Además de los atractivos que se encuentran en sus alrededores, desde Battambang tenemos la posibilidad de viajar hasta Siem Reap en un agradable trayecto fluvial. El río Sangker que desemboca en el Tonle Sap pone en contacto ambas ciudades. Esta opción no es aconsejable – a veces imposible - durante la época seca debido al bajo caudal del río, que hace muy complicada la navegación.


Nos alojamos en el Hotel Pkha Villa, un pequeño establecimiento de gestión familiar que se caracteriza por una amabilidad extrema del personal. El lugar es muy agradable y dispone de diez bungalows alrededor de la piscina.

Hotel Phaka Villa

Comemos en el mismo hotel y después de una pequeña siesta ya estamos a punto de salir a conocer la ciudad. Cae un sol de justicia pero a las seis ya oscurece y como he comentado en alguna otra ocasión, las ciudades camboyanas tienen una iluminación muy escasa, por lo que hay que aprovechar bien las horas de luz.
Llegamos al gran mercado Psar Nat, muy parecido a todos los que ya hemos ido viendo en el país, pero con la gente menos simpática que en las poblaciones pequeñas. En el interior del edificio se distribuyen en gremios y nos asombra la cantidad de peluquerías, una al lado de otra, donde hacen también todo tipo de tratamientos de belleza, como depilaciones, manicuras o mascarillas. También costureras y sastres, puestos de ropa, droguerías y farmacias… vaya, lo de siempre pero en más cantidad.

Psar Nat

Psar Nat

Vamos caminando en plan tranquilo por las animadas calles intentando no perdernos ninguna de las fachadas de las antiguas casas coloniales bastante bien conservadas y algunas restauradas con muy buen gusto.
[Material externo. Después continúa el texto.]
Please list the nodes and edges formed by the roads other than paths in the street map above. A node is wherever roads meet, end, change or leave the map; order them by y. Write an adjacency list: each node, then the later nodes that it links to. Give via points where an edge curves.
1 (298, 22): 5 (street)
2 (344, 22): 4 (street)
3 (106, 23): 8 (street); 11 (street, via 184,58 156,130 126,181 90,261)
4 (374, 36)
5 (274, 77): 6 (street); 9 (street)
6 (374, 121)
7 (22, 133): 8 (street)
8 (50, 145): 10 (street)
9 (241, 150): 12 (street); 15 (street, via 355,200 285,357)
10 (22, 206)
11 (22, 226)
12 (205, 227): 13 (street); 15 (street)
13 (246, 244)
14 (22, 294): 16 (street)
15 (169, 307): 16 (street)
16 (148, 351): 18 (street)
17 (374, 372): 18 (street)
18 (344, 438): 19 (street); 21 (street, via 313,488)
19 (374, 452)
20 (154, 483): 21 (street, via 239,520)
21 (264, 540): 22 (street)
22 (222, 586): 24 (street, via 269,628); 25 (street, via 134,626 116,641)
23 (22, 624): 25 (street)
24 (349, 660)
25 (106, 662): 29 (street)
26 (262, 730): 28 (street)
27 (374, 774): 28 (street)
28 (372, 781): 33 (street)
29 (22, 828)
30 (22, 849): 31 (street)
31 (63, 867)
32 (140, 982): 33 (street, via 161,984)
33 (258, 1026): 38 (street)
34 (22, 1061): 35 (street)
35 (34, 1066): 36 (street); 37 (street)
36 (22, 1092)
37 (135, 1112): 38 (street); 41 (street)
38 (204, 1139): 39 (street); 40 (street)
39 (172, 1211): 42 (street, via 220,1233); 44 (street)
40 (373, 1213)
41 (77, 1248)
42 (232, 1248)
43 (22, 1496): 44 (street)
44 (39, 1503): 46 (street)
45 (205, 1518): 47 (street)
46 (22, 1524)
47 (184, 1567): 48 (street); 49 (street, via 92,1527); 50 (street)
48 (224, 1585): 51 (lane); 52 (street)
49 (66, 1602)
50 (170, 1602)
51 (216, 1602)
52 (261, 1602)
Siguiendo la orilla del río llegamos al llamado puente viejo de los franceses, presidido por dos grandes leones. El puente está muy destartalado, cuatro hierros oxidados por donde se permite únicamente la circulación de motocicletas y peatones. A pocos pasos, contrasta el elegante edificio del Gobernador, la que fuera casa del último gobernador de Tailandia. En su exterior, dos grandes cañones y esculturas de estilo jemer.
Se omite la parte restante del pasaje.